The package uses suffix trees to build efficiently context trees. Suffix trees are constructed from the integer representation of the discrete time series, assuming that they contain only non negative integers. As a consequence, negative values can be used as sentinels.

Following Garivier’s paper we build the suffix tree of the reverse sequence (in other words the prefix tree).

Representation

The suffix tree is represented by a main C++ class SuffixTree which uses EdgeNode objects internally. As indicated by the name, an EdgeNode represents both a node in the suffix tree and the edge used to reach it from another node.

An EdgeNode contains:

a compact representation of the subsequence that labels its edge using start and end as the position of this subsequence in the main one. start is included in the subsequence end is not. During the construction of the suffix tree end can be set to n+1 where n is the length of the main sequence. This is the classical trick used to represent open ended edges;
a dictionary of its children (if any): this maps an element of the sequence to (a pointer to) the corresponding child NodeEdge;
a suffix pointer that represents a suffix link;
a parent pointer that points to the parent node (used during node expansion);
a counts pointer to a map that maps values to the number of times the subsequence represented by the current node (from the root) is preceded by this value in the original sequence;
an integer total_count which gives the number of occurrences of the subsequence when preceded by another value;
an integer depth that gives the length of the subsequence represented by this node;
a positions pointer that points to a vector of positions of the subsequence in the original sequence.

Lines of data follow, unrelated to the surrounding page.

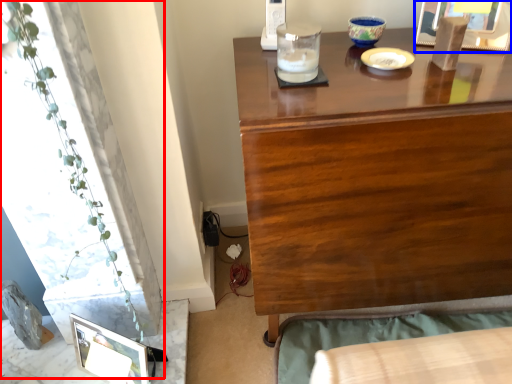
Question: Among these objects, which one is nearest to the camera, plant (highlighted by a red box) or picture frame (highlighted by a blue box)?

Choices:
 (A) plant
 (B) picture frame

Answer: (A)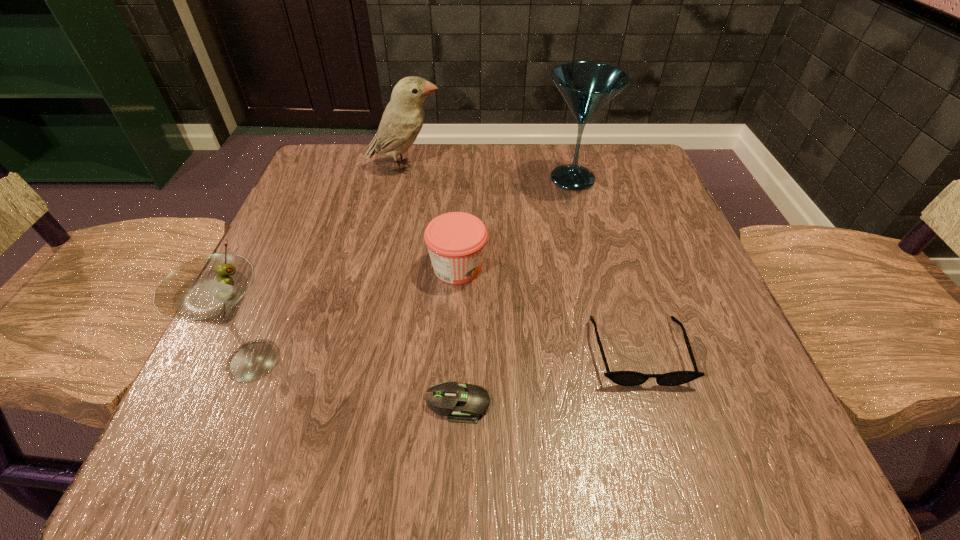
What are the coordinates of `blank area located at the face of the bird` in the screenshot? It's located at (580, 167).

Where is `vacant region located on the back of the leftmost object`? This screenshot has height=540, width=960. vacant region located on the back of the leftmost object is located at coordinates (310, 226).

The image size is (960, 540). I want to click on vacant space located 0.330m on the front label of the third shortest object, so click(x=675, y=267).

Find the location of `free spot located 0.080m on the front-facing side of the second shortest object`. free spot located 0.080m on the front-facing side of the second shortest object is located at coordinates (665, 442).

Identify the location of free region located on the right of the shortest object. (712, 403).

I want to click on martini at the far edge, so click(x=586, y=86).

Where is `bird present at the far edge`? bird present at the far edge is located at coordinates (402, 120).

Where is `object that is at the near edge`? The image size is (960, 540). object that is at the near edge is located at coordinates (464, 403).

Where is `bird at the left edge`? bird at the left edge is located at coordinates (402, 120).

The image size is (960, 540). I want to click on martini at the left edge, so click(x=210, y=289).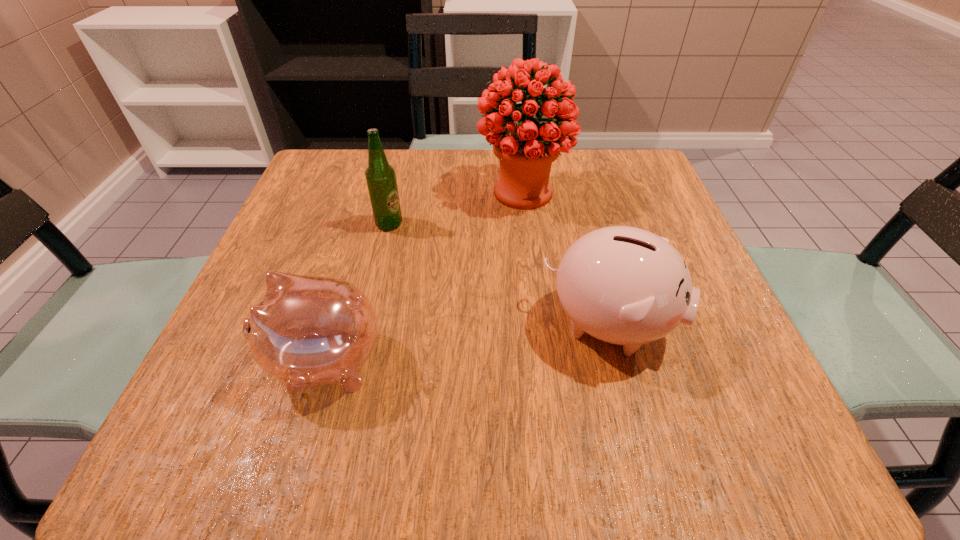
I want to click on object that is at the left edge, so click(307, 331).

Identify the location of object at the right edge. The image size is (960, 540). (623, 285).

The image size is (960, 540). I want to click on object that is positioned at the near left corner, so click(307, 331).

In the image, there is a desktop. In order to click on blank space at the far edge in this screenshot , I will do `click(398, 164)`.

Identify the location of free spot at the near edge of the desktop. This screenshot has height=540, width=960. (632, 418).

Locate an element on the screen. This screenshot has width=960, height=540. vacant space at the left edge of the desktop is located at coordinates (274, 247).

Locate an element on the screen. This screenshot has width=960, height=540. blank area at the right edge is located at coordinates (669, 344).

Identify the location of free point at the far left corner. The image size is (960, 540). (319, 180).

In order to click on vacant space at the near left corner of the desktop in this screenshot , I will do `click(206, 407)`.

At what (x,y) coordinates should I click in order to perform the action: click on blank space at the far right corner of the desktop. Please return your answer as a coordinate pair (x, y). The width and height of the screenshot is (960, 540). Looking at the image, I should click on (662, 203).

Notice that only the start, end, suffix and parent are set during the suffix tree construction.

Construction

The suffix tree is constructed using Ukkonen’s algorithm. More precisely, for a sequence x, we build the suffix tree of rev(x)[-1]: the tree contains all the prefixes of x without its last value. This guarantees that all sub-sequences detected by the tree appeared followed by at least one value, which makes them potential contexts. Notice that following a link in the suffix tree corresponds to extending a context into the past which is exactly what is needed for the practical use of the suffix tree as a context tree.

Counts

After the construction of the suffix tree, the compute_counts method is used to compute the number of occurrences of each subsequence represented by the suffix tree as well as the distribution of the values that follow them in the original sequence, as proposed in Garivier’s paper. The method uses rev(x)[1], that is the last value of x to include this final value in the counts.